ResultTable documentation.

BioMart ResultTable

Included libraries

Package variables

General documentation

Toolbar

Summary

BioMart::ResultTable

Package variables

No package variables defined.

Included modules

Digest::MD5

Inherit

BioMart::AttributeTable

Synopsis

Provides access to the Results of a BioMart Query.

Description

The BioMart::ResultTable object provides access to the results of a Query
against a BioMart::DatasetI implementation. Its API is an extension of the
BioMart::AttributeTable object. In addition to the BioMart::AttributeTable
methods, it provides methods to get access to individual columns in a row by
its index (zero-based). This represents two usage paradigms:
A. while ($rtable->hasMoreRows) {
my $row = $rtable->nextRow;
map { print } @{$row};
}

  B. while ($rtable->next) {
       print $rtable->getFieldByIndex(0);
     }

It also provides the QueryRunner with methods to set its batching behavior.
Basically, batching involves splitting the results of a single query returning
a large number of rows into several queries for the same data sliced into more
managable resultSets. This is managed transparently to the user of the
BioMart::ResultTable object (although users might notice a slight delay between
some calls to next or next_row which are not experienced in other calls, when
the system has to call for another batch of data from the underlying Dataset).

- [GIVEN MATERIAL]:
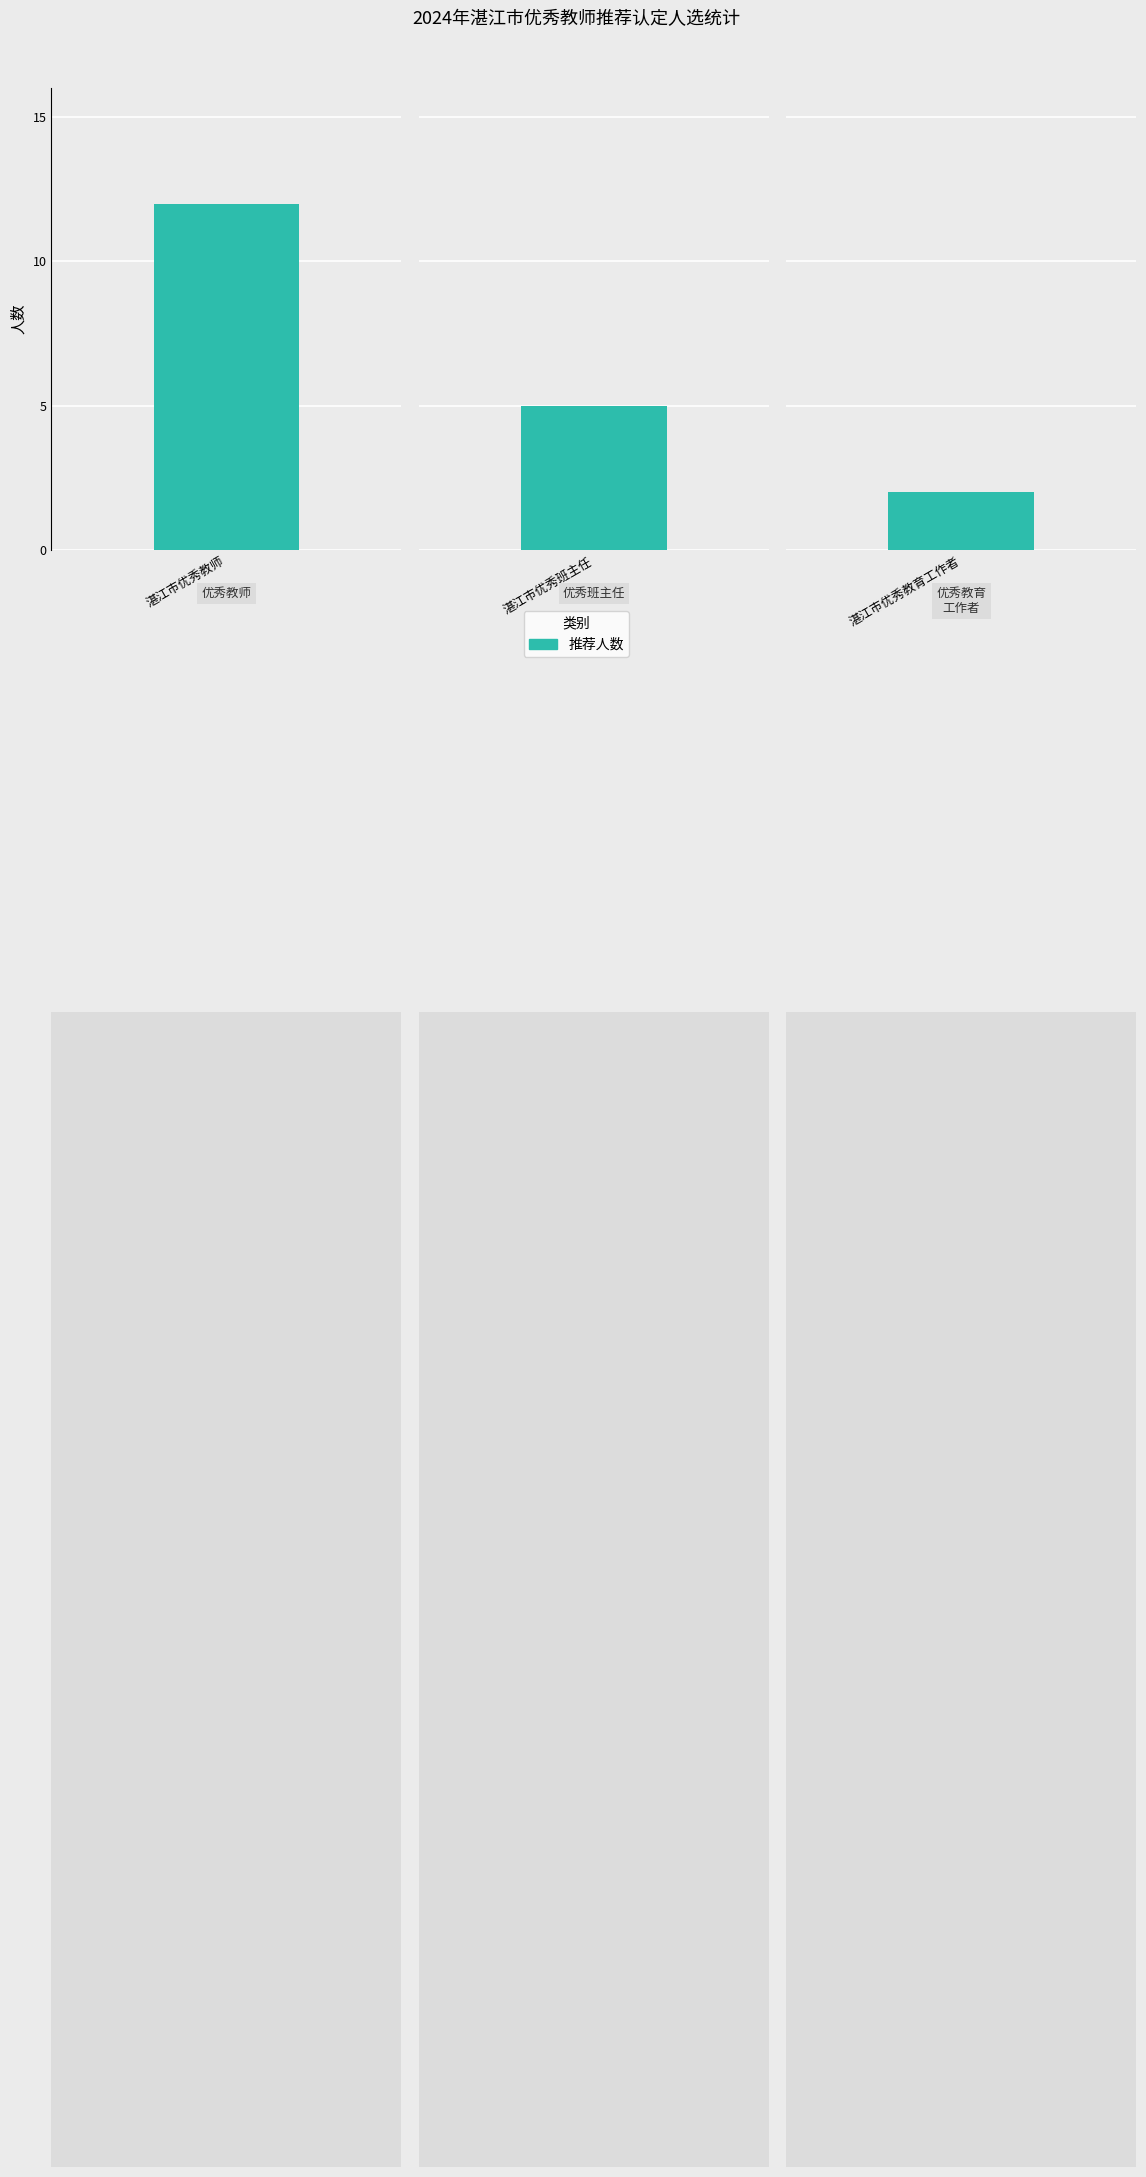

Reading left to right, transcribe all the data shown in this chart.

12	5	2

- [REQUIRED ACTION 1]:
Retype the ResultTable documentation from "B. while ($rtable->next)" up to and including "the underlying Dataset).".
- [REQUIRED ACTION 2]:
According to the ResultTable documentation, which object's API does BioMart::ResultTable extend?
- [REQUIRED ACTION 3]:
Carry on the ResultTable documentation from the point where it stops.
The material comes from a different source than the ResultTable documentation.

- [WRITTEN REPLY 1]:
B. while ($rtable->next) {
       print $rtable->getFieldByIndex(0);
     }

It also provides the QueryRunner with methods to set its batching behavior.
Basically, batching involves splitting the results of a single query returning
a large number of rows into several queries for the same data sliced into more
managable resultSets. This is managed transparently to the user of the
BioMart::ResultTable object (although users might notice a slight delay between
some calls to next or next_row which are not experienced in other calls, when
the system has to call for another batch of data from the underlying Dataset).

- [WRITTEN REPLY 2]:
BioMart::AttributeTable

- [WRITTEN REPLY 3]:
Methods

_checkValidParams	No description	Code
_getBatch	No description	Code
_hashCode	No description	Code
_new	Description	Code
_setExhausted	No description	Code
getFieldByIndex	Description	Code
getNumFields	No description	Code
hasMoreRows	Description	Code
inCurrentBatch	Description	Code
next	Description	Code
nextRow	No description	Code
useExportableFieldIndex	Description	Code
webOrigin	No description	Code

Methods description

_new

  Usage      : non-batching ResultTable:
                 my $rtable = 
                      BioMart::ResultTable->new('query' => $query,
						'target_dataset' => $subsys,
						'initial_batchsize' => 100,
						'max_batchsize' => 100000
						);

               batching ResultTable:
                 my $rtable = 
                      BioMart::ResultTable->new('query' => $query,
						'target_dataset' => $subsys,
						'initial_batchsize' => 100,
						'max_batchsize' => 100000,
						'batchResults' => 1
						);

  Description: Creates a new BioMart::ResultTable object.  This requires a 
               query, and the target dataset for the query. It also requires an
               initial batchsize, and maximum batchsize for the batching 
               system. ResultTable objects are created by BioMart::DatasetI 
               implementing objects.  User code should never need to create 
               these, but should use BioMart::QueryRunner to get a ResultTable
               object for a particular Query instead.
  Returntype : BioMart::ResultTable
  Exceptions : Invalid or missing required Parameters.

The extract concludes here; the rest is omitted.